What is media literacy?
It's the ability to access, analyse, evaluate, create and act using all forms of communication.
Look at information over time. You can't just look at an article and generalise about its meaning and impact.
You can't always identify the interest/ intention of the author of the information. Look at his/ her record.
You need to look at an article from a variety of standpoints. For example from an emotional standpoint.
How you feel will affect how you view stories, pictures, video. Your response will also depend on your circumstances. Take a step back. Having to decide what your emotion is puts some distance between you and the information. That interval can help check an unthinking immediate response.
Information neighbourhoods
Advertising
Includes one sided claims often without factual evidence. Content is paid for by client to increase sales or attention.

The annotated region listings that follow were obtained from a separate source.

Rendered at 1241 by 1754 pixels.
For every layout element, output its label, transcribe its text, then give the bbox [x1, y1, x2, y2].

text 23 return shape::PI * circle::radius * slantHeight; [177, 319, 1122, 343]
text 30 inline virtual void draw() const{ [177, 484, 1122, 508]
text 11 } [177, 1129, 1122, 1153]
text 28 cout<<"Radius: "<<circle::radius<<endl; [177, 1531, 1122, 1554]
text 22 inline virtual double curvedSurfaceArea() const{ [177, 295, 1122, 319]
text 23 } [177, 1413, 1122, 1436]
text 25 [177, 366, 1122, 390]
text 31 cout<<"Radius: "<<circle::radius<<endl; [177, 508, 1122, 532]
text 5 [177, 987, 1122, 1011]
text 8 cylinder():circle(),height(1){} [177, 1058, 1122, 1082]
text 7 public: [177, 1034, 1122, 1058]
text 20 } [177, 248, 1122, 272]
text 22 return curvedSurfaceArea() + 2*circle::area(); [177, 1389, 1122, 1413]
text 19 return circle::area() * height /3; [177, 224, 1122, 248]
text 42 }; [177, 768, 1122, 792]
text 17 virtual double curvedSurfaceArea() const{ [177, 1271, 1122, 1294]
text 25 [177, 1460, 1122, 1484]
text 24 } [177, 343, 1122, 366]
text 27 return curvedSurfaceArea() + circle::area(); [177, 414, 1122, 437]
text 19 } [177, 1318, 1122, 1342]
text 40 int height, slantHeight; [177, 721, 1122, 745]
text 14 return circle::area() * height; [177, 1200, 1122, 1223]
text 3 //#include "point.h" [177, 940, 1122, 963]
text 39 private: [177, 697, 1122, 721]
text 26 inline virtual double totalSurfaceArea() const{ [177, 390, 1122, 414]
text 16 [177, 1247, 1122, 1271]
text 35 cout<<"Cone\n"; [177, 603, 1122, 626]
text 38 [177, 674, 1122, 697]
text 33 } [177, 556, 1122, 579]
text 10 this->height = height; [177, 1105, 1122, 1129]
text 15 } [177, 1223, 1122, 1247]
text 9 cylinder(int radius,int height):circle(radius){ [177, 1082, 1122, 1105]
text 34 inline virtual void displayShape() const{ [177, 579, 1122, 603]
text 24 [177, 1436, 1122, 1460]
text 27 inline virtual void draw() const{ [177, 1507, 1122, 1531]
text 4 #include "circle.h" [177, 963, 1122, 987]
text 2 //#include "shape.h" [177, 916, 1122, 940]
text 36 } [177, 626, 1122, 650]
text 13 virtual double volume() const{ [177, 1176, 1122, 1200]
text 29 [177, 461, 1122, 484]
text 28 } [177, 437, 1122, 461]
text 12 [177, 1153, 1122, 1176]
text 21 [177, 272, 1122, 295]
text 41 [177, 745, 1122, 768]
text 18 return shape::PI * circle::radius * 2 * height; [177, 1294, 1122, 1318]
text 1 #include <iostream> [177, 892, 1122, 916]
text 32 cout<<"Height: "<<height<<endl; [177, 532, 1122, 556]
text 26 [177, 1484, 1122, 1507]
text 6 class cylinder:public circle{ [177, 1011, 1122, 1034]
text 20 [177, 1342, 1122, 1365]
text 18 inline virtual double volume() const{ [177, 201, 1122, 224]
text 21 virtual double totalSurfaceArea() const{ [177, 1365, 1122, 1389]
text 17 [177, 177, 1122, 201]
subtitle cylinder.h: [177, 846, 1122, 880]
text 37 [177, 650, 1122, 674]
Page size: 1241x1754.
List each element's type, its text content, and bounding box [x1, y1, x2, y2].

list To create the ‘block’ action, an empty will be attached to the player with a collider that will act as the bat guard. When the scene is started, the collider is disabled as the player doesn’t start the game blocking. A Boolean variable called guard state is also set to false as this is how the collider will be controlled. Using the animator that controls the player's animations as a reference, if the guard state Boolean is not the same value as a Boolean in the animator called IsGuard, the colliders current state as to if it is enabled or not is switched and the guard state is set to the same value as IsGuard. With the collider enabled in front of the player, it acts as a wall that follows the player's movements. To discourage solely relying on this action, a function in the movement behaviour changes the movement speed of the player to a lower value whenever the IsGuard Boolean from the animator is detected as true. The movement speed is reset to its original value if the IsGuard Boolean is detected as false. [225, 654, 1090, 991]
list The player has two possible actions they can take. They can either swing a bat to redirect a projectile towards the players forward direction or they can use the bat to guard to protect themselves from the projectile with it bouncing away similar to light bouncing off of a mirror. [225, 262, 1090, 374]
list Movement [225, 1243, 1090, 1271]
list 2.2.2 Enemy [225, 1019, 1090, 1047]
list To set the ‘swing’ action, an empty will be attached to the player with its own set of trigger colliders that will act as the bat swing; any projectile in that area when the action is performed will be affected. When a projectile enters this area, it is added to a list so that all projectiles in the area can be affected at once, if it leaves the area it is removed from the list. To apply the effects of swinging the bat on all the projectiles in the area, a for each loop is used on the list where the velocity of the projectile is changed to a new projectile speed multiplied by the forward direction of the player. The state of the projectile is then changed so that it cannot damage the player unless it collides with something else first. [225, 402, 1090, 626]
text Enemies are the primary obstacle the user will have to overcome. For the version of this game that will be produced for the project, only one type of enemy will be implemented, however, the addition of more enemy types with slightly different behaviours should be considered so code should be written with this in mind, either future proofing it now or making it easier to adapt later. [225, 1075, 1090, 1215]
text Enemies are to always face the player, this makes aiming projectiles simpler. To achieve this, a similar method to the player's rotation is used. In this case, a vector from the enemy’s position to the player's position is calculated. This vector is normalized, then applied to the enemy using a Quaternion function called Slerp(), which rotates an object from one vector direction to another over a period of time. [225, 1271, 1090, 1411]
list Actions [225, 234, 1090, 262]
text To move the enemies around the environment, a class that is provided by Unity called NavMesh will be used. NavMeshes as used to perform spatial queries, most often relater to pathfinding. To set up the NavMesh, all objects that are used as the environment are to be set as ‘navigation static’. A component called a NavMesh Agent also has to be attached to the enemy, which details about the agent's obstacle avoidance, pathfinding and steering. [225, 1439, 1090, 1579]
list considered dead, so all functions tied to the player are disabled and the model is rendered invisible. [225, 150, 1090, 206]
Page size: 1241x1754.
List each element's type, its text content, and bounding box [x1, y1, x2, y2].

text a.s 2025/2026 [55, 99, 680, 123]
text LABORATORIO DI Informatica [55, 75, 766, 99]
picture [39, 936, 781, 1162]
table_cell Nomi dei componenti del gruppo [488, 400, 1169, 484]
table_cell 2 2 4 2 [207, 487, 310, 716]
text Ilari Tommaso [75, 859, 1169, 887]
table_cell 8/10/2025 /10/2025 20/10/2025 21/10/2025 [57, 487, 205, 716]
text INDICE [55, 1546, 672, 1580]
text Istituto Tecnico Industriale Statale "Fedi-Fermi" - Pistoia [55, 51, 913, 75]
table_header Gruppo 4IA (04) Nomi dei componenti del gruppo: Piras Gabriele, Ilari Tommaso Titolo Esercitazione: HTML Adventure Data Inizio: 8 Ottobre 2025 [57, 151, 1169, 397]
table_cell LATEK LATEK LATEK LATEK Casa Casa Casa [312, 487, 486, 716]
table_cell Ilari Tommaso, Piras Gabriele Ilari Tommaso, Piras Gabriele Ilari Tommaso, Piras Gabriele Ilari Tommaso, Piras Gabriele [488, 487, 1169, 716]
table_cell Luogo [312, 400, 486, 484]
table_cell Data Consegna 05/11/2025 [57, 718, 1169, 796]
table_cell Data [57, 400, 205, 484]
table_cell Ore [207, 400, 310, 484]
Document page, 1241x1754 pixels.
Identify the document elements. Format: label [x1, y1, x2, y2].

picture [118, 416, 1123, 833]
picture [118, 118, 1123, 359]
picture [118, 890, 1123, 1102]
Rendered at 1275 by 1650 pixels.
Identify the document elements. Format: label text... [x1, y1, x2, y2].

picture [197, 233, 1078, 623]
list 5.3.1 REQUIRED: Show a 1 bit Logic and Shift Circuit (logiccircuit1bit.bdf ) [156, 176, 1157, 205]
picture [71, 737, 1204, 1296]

Creators are unnamed but may publish corrections.
Publicity
Uses colourful public statements to offer a one sided view. Not unlike advertising. Client may pay to promote products or improve image. Publicity and PR staff usually unnamed unless they publicly correct an error.
Entertainment
Focused on gaining/holding an audience. Producers can manipulate their point of view. Producers may be named and may publicly publish corrections.
Propaganda
Mixes facts with illogical, unproven assertions. Often uses exaggerations. Supports a government or other organisation. Creators unnamed, don't publicly correct errors.
Journalism
Good journalism includes verification of content. Journalists' ethics forbid working for interest groups. Work is signed, authors held accountable and publicly correct errors.
Raw information
Unfiltered content that cannot be verified, may be truthful, may not be. Person posting it may do so for a reason, not usually held accountable.